───── Exercise inputs

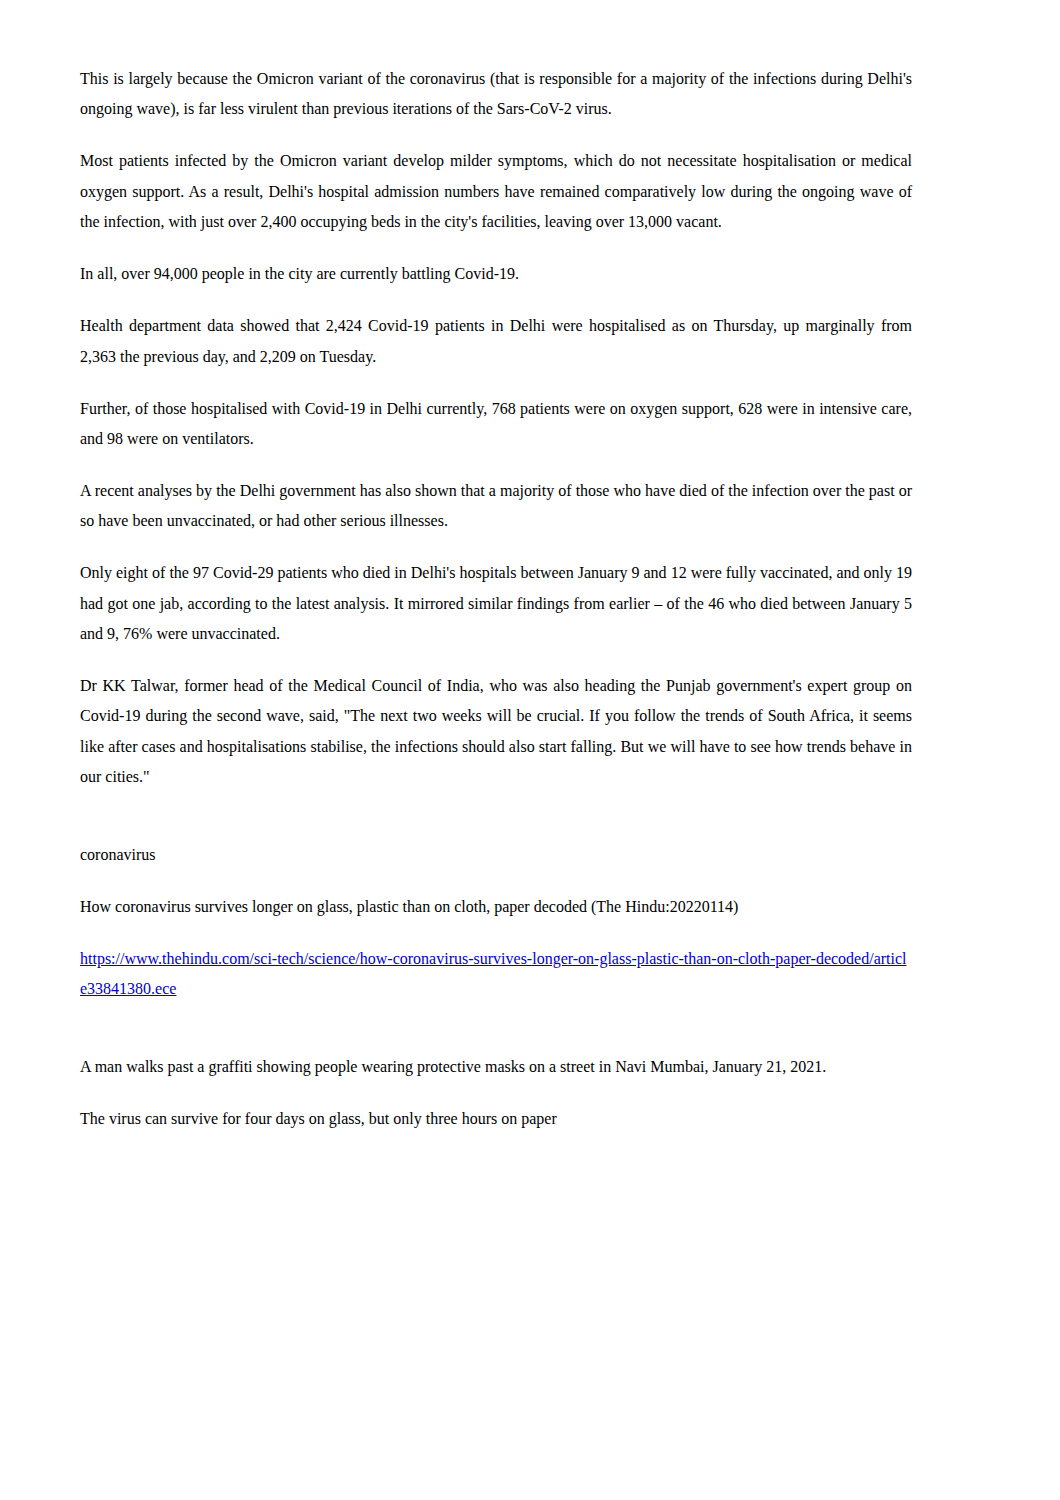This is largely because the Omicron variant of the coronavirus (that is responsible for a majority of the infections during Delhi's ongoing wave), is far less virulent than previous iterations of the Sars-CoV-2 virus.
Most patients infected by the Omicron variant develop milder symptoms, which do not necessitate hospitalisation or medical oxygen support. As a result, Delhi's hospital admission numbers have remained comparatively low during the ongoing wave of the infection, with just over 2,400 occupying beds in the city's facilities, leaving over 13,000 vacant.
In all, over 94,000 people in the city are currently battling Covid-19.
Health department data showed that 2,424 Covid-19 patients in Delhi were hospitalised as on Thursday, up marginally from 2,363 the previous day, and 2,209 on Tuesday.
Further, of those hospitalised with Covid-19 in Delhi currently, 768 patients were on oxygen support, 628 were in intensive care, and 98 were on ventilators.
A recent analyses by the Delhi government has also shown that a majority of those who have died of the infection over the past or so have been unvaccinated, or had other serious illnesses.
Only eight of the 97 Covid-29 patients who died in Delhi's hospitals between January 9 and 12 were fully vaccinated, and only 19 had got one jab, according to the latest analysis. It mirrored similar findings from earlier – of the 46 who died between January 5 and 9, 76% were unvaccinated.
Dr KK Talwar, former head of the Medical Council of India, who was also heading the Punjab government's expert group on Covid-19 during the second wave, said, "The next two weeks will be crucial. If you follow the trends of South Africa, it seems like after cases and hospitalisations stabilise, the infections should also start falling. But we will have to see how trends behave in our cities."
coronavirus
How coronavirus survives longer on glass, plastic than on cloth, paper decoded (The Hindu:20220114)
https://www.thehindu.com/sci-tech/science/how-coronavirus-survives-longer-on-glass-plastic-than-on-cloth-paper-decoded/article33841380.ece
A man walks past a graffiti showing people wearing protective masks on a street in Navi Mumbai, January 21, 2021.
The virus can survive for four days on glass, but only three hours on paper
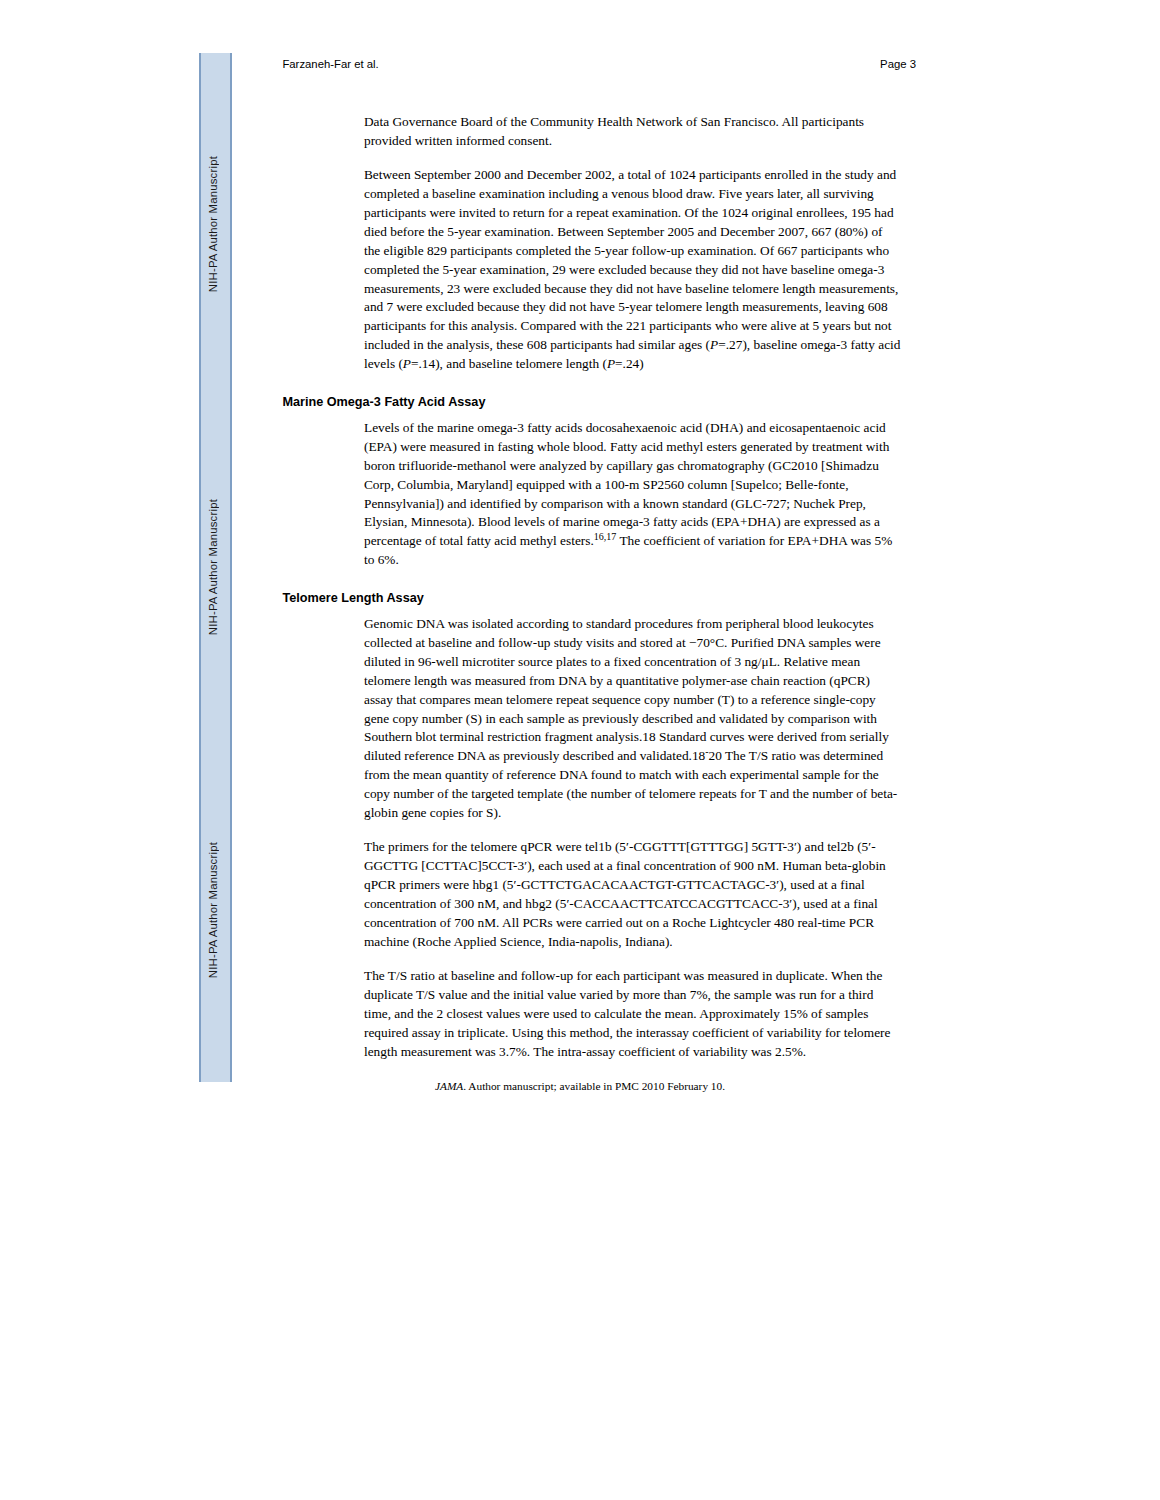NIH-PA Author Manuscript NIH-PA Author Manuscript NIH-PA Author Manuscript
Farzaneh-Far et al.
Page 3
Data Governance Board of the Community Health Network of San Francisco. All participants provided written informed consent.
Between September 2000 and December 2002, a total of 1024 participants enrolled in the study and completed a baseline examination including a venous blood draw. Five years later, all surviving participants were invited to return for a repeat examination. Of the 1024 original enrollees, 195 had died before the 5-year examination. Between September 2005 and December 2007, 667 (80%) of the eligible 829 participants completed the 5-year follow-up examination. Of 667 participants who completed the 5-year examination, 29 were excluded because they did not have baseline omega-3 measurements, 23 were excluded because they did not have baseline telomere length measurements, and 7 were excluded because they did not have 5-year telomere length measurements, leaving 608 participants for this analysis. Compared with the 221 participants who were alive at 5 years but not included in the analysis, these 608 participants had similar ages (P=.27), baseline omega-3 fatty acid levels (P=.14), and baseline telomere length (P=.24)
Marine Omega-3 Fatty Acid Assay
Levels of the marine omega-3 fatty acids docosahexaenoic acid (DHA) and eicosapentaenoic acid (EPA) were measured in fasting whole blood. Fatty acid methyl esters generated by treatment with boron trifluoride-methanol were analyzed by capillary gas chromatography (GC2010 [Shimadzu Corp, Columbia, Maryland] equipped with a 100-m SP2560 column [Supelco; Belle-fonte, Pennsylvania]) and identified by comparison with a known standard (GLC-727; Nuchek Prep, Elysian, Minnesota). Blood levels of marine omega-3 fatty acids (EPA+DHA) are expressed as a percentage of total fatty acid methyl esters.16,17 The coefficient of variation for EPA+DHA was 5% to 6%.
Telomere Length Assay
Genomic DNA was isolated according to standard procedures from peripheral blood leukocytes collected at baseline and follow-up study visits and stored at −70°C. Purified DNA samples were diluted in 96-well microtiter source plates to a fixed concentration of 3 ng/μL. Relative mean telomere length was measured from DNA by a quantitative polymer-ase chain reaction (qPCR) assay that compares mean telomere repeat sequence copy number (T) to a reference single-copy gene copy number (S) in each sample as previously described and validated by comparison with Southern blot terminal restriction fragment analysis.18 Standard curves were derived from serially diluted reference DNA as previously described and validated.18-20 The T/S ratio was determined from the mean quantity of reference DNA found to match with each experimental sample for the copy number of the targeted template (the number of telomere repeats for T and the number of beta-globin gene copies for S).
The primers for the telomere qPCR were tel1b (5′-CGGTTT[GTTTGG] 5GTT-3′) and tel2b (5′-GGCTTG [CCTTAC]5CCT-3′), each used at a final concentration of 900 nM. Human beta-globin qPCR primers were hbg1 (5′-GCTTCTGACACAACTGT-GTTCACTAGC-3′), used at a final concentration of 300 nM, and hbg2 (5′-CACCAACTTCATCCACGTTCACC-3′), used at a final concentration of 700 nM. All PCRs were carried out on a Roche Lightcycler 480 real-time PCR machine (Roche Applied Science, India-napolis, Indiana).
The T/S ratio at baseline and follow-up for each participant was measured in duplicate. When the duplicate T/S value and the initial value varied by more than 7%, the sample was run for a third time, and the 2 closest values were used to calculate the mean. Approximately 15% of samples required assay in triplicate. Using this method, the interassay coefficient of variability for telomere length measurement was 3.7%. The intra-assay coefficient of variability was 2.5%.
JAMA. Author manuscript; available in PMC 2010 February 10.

──────────

- [Exercise requirements] Find every line in the records that uses the string "support", then copy it.

- [Solution to this task]
Most patients infected by the Omicron variant develop milder symptoms, which do not necessitate hospitalisation or medical oxygen support. As a result, Delhi's hospital admission numbers have remained comparatively low during the ongoing wave of the infection, with just over 2,400 occupying beds in the city's facilities, leaving over 13,000 vacant.
Further, of those hospitalised with Covid-19 in Delhi currently, 768 patients were on oxygen support, 628 were in intensive care, and 98 were on ventilators.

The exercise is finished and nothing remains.